Warman’s not just suing me. He’s suing some of the biggest names in the Canadian blogosphere – from Kate McMillan of Small Dead Animals to Kathy Shaidle of Five Feet of Fury (or, Five Feet of Furry, as the lawsuit says on page 2), to Free Dominion, the largest conservative chat site in Canada. Warman’s goal is breathtaking in its chutzpah: he wants to muzzle the Canadian conservative Internet. It’s not just his goal – it’s the goal of the CHRC itself, and its friends at the Canadian Jewish Congress, who have stated their goal is to “tame” the Internet – or at least those voices they disagree with. It wouldn’t surprise me one bit if the CJC was bankrolling Warman’s lawsuit – they’ve done joint legal work together before, and Warman’s number one defender is on the CJC’s legal committee. The CJC hates conservatives, and this would be a way for them to do damage to the conservative blogosphere without taking the political flak for it.
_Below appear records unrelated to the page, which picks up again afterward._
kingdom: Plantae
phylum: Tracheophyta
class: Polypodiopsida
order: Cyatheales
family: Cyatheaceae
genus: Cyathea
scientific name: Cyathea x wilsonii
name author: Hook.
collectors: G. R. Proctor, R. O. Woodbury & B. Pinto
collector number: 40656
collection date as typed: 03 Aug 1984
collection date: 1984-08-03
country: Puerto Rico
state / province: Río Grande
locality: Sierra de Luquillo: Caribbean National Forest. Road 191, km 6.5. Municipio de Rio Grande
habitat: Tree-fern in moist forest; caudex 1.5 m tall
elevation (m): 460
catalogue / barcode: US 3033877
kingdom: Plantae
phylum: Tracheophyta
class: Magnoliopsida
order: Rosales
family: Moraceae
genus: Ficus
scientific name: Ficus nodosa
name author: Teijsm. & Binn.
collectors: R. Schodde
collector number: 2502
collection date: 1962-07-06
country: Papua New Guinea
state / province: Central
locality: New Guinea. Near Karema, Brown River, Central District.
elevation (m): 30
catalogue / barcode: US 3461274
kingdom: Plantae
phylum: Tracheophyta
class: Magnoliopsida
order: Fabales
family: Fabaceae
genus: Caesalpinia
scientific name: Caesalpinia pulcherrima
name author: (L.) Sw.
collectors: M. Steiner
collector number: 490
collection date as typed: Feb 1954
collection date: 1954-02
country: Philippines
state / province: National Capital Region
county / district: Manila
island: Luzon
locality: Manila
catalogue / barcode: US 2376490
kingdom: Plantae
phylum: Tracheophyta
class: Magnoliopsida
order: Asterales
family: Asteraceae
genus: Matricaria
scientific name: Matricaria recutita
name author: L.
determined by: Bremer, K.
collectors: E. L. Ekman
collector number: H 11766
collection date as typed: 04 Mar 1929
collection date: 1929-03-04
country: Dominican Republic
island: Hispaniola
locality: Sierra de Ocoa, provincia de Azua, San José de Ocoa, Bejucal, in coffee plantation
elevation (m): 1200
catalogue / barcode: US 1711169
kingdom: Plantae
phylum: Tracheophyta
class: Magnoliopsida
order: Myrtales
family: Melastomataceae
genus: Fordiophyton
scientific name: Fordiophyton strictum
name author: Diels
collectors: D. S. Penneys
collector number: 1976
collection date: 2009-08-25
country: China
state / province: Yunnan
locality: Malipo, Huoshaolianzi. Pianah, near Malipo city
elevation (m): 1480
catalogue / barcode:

Take a look at the language Warman’s lawsuit uses to smear Free Dominion. At paragraph 17, Warman calls them an “extreme right-wing discussion forum”. Look at that language – hardly distinguishable from the CHRC’s and CJC’s boilerplate insults reserved for neo-Nazis. That’s what this lawsuit is about: an attempt by the CHRC’s biggest star to try to marginalize Canadian conservatism. And why not? The CHRC has moved from targeting white supremacists to targeting mainstream conservatives like Mark Steyn; the Alberta HRC has already gagged Christian pastors and taken a run at Calgary’s bishop, and two years ago they charged me with publishing the Danish cartoons of Mohammed. Surely attempting to criminalize conservatism is just the next, natural step for these congenital censors.

Source.

Guns don’t kill people …

Monday, April 14th, 2008

Criminals with guns kill people.

Personally I have very little interest in guns myself, but I do understand that some law-abiding citizens do choose to own handguns, and I don’t have an objection to that. Choosing to own a handgun also comes with responsibility – and risk. We have laws in this country that require owners to have a firearms license and the handling and storage of guns is tightly regulated.

Do we want to ban handgun ownership in Canada because there is some risk attached to gun ownership? I would argue there is a much greater risk associated with car ownership but no one is demanding cars be banned. With car ownership we recognize that the individual can be trusted to operate his or her vehicle safely, and unsafe operation is deterred by very strict penalties – penalties that are enforced after a crime or a violation is committed.

Law-abiding gun owners are not the problem. The problem we have is not with the legal ownership of guns – it’s with the criminals that chose to use the guns.

My concern over the handgun ban debate is that many will see it as a solution, when in fact it is a placebo. It will give people a false sense that something is being done while the disease that’s destroying lives in our cities continues to spread.

My other concern is that the handgun ban will be used as a political football, as Michael Den Tandt wrote recently:

Handgun owners are like smokers: Their habit is unpopular. They’d just as soon keep their heads down and let the politicians yammer away. But here’s the thing about Miller’s proposed ban. If introduced, it will have little, if any, effect on handgun violence anywhere in Canada. The mayor’s own statistics show between 60 and 66% of handguns seized by Toronto police are smuggled across the Canada-U.S. border.

Source.

And by the way, how is that other recent ban working out?